Dokter yang berjaga segera memeriksa keadaan Rafa dan detik itu juga ia menggelengkan kepalanya. “Tuan Rafa sudah meninggal dunia.”

Jdaarrrrrr

Petir menyambar dengan keras diiringi tangis Nadin yang kian pilu. “Mas Rafa bangun mas!” Nadin mengguncang tubuh suaminya berharap laki-laki yang sangat dicintainya itu membuka mata.

“Mas Rafa!!!” Nadin tidak menyerah namun hasilnya sama saja.

Raka dengan sigap langsung menarik tubuh Nadin untuk di dekapnya namun perempuan itu terus meronta. “Aku mau mas Rafa, aku mau mas Rafa!” teriak Nadin, ia menatap pilu tubuh suaminya yang terbujur kaku.

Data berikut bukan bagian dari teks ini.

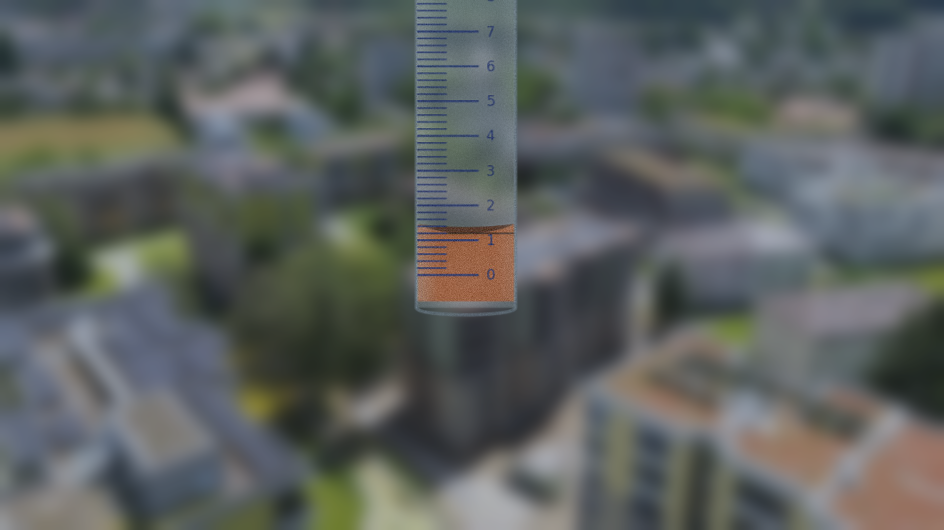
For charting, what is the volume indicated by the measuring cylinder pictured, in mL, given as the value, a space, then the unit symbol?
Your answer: 1.2 mL
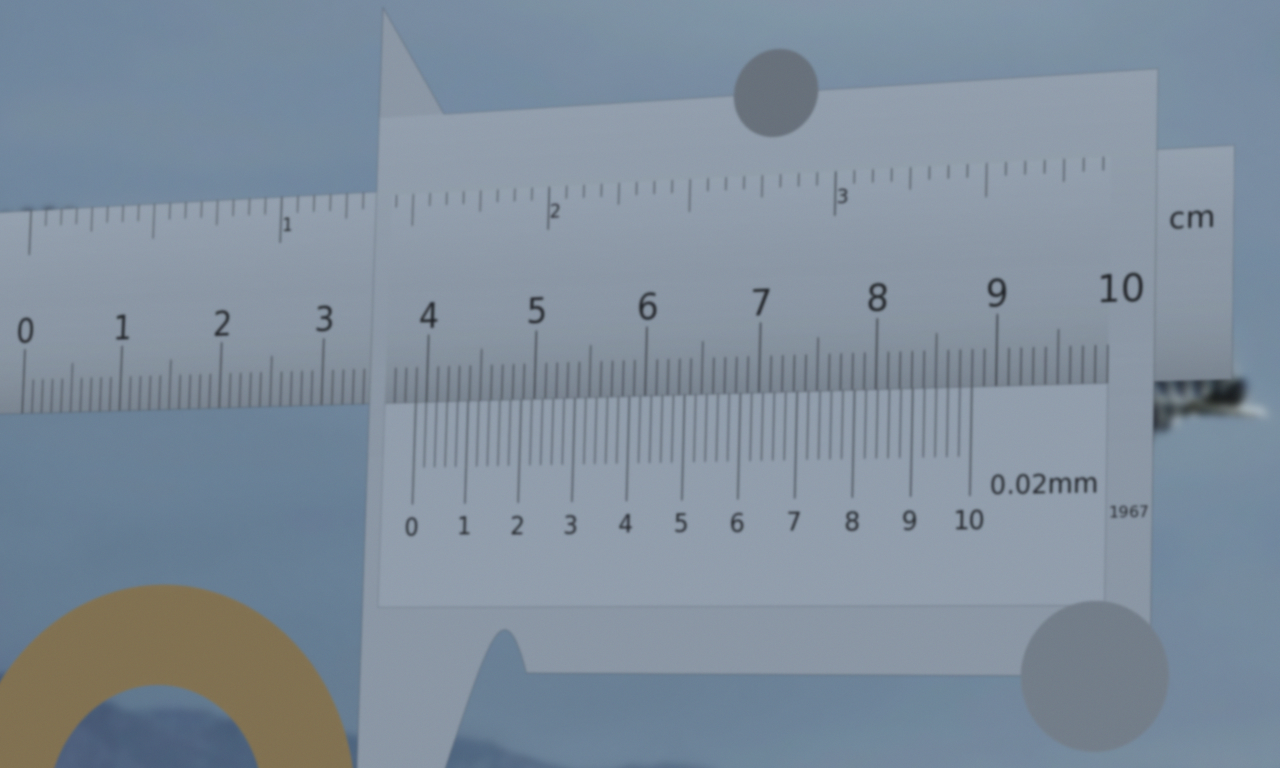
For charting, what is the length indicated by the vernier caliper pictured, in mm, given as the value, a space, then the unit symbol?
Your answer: 39.0 mm
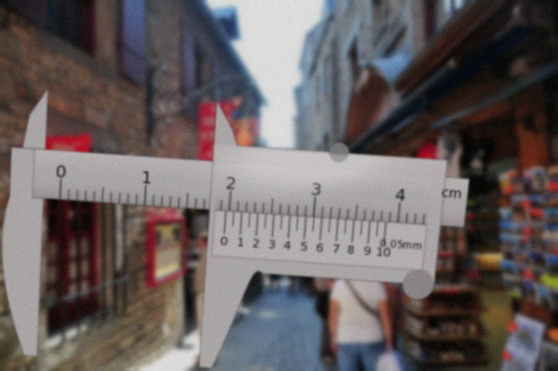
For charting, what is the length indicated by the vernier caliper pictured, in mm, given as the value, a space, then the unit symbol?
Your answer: 19.6 mm
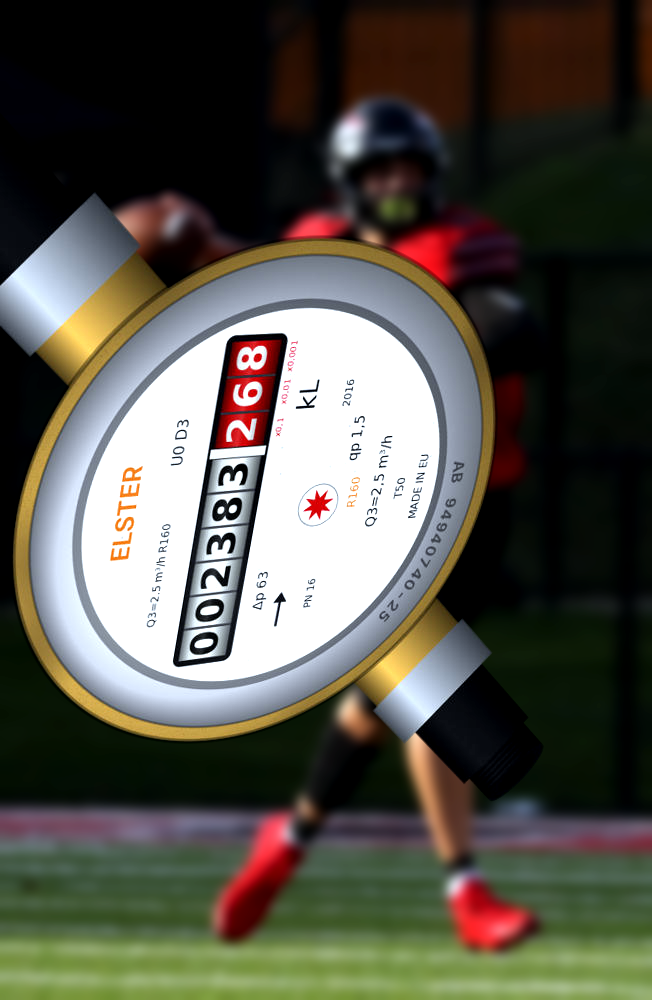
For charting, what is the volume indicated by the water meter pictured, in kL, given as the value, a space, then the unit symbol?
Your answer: 2383.268 kL
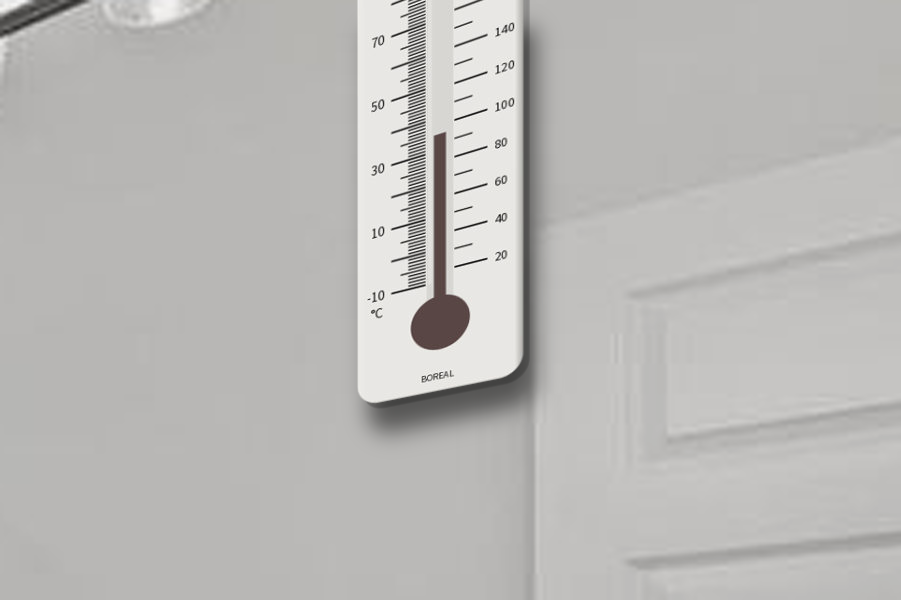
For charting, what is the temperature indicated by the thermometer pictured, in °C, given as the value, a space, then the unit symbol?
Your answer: 35 °C
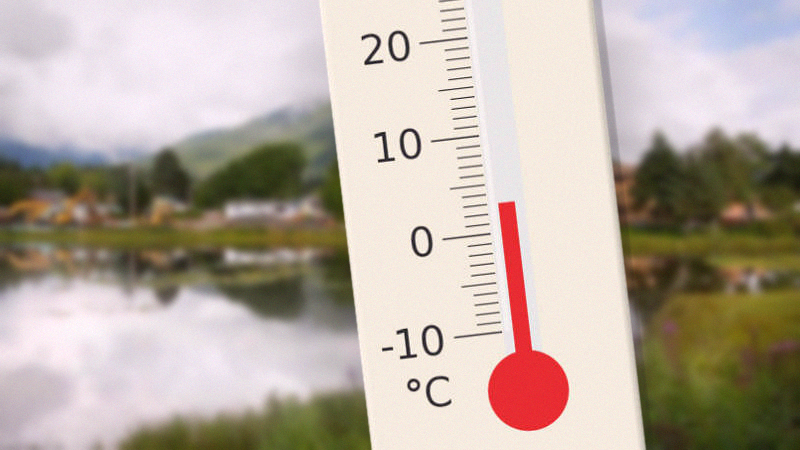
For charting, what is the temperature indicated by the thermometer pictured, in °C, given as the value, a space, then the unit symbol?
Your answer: 3 °C
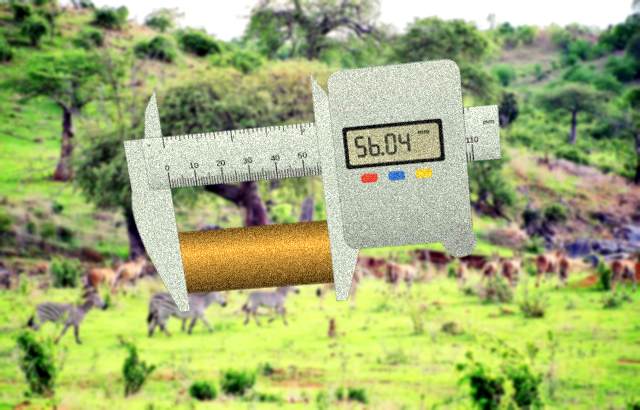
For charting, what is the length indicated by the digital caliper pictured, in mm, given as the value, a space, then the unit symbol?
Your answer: 56.04 mm
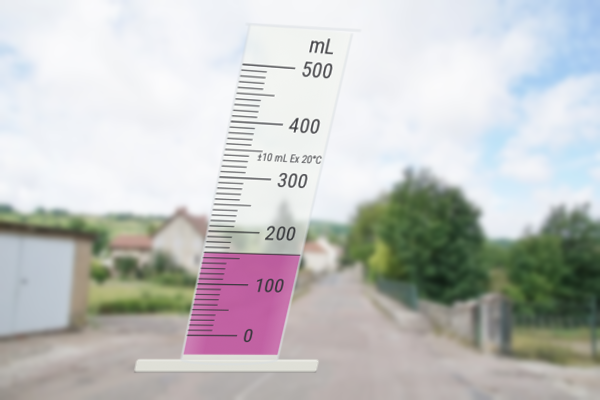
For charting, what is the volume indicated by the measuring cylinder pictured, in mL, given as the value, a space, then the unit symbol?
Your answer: 160 mL
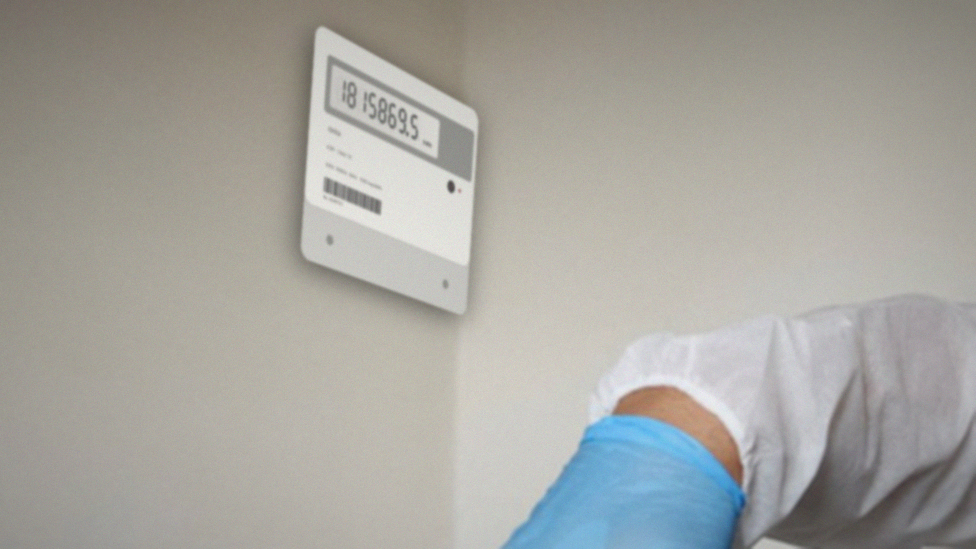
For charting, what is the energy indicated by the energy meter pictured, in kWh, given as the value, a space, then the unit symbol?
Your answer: 1815869.5 kWh
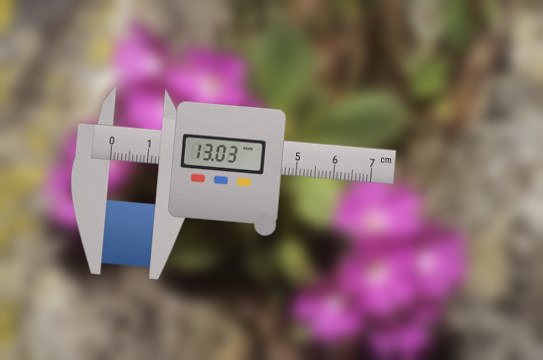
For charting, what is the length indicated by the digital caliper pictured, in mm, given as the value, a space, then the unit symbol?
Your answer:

“Mas Raka cepat bangunin Mas Rafa sekarang juga, dia tidur kan? Dia Cuma tidur kan?” Nadin seperti orang gila yang terus meracau membuat Raka semakin tidak kuasa untuk tidak mengeluarkan air matanya. Adik satu-satunya yang sangat ia sayangi sudah berpulang bersama kedua orang tuanya, tentu saja hal itu menghancurkan perasaanya. Dan perasaanya semakin hancur menyaksikan adik iparnya yang menangis pilu.

“Mas Rafa,” suara Nadin mulai melemah, tubuhnya lemas ia lehabisan tenaga dan tak berselang lama tubuh rapuh itu mulai luruh dalam dekapannya dengan kelopak mata yang terpejam sempurna, Nadin kehilangan kesadarannya.